WHAT YOU NEED TO DO: Line by line, output the data that follows exactly as written.

PROVIDED ENTRIES:

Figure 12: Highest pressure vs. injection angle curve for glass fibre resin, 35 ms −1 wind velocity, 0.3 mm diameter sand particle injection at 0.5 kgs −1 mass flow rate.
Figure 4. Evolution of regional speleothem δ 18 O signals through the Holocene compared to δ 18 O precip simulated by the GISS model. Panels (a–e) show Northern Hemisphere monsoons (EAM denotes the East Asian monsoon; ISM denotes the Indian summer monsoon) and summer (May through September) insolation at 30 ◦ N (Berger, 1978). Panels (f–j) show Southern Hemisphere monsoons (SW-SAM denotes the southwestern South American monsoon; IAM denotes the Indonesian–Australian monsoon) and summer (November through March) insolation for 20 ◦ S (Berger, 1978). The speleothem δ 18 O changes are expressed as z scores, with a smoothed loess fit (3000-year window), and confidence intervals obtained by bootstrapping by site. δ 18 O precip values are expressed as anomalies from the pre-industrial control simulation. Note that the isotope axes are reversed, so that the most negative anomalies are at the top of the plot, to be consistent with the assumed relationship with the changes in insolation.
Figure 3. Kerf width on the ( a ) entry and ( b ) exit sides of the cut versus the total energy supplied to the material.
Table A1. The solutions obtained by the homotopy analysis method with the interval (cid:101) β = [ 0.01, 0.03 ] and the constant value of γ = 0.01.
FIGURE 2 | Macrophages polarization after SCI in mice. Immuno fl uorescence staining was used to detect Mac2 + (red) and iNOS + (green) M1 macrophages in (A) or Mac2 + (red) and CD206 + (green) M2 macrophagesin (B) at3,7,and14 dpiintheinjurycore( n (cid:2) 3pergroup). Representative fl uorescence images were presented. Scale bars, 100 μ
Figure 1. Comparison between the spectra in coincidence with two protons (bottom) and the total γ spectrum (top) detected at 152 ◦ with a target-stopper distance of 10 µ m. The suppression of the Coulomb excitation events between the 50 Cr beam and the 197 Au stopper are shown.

SOLUTION FOR THIS PROBLEM:
Figure 12: Highest pressure vs. injection angle curve for glass fibre resin, 35 ms −1 wind velocity, 0.3 mm diameter sand particle injection at 0.5 kgs −1 mass flow rate.
Figure 4. Evolution of regional speleothem δ 18 O signals through the Holocene compared to δ 18 O precip simulated by the GISS model. Panels (a–e) show Northern Hemisphere monsoons (EAM denotes the East Asian monsoon; ISM denotes the Indian summer monsoon) and summer (May through September) insolation at 30 ◦ N (Berger, 1978). Panels (f–j) show Southern Hemisphere monsoons (SW-SAM denotes the southwestern South American monsoon; IAM denotes the Indonesian–Australian monsoon) and summer (November through March) insolation for 20 ◦ S (Berger, 1978). The speleothem δ 18 O changes are expressed as z scores, with a smoothed loess fit (3000-year window), and confidence intervals obtained by bootstrapping by site. δ 18 O precip values are expressed as anomalies from the pre-industrial control simulation. Note that the isotope axes are reversed, so that the most negative anomalies are at the top of the plot, to be consistent with the assumed relationship with the changes in insolation.
Figure 3. Kerf width on the ( a ) entry and ( b ) exit sides of the cut versus the total energy supplied to the material.
Table A1. The solutions obtained by the homotopy analysis method with the interval (cid:101) β = [ 0.01, 0.03 ] and the constant value of γ = 0.01.
FIGURE 2 | Macrophages polarization after SCI in mice. Immuno fl uorescence staining was used to detect Mac2 + (red) and iNOS + (green) M1 macrophages in (A) or Mac2 + (red) and CD206 + (green) M2 macrophagesin (B) at3,7,and14 dpiintheinjurycore( n (cid:2) 3pergroup). Representative fl uorescence images were presented. Scale bars, 100 μ
Figure 1. Comparison between the spectra in coincidence with two protons (bottom) and the total γ spectrum (top) detected at 152 ◦ with a target-stopper distance of 10 µ m. The suppression of the Coulomb excitation events between the 50 Cr beam and the 197 Au stopper are shown.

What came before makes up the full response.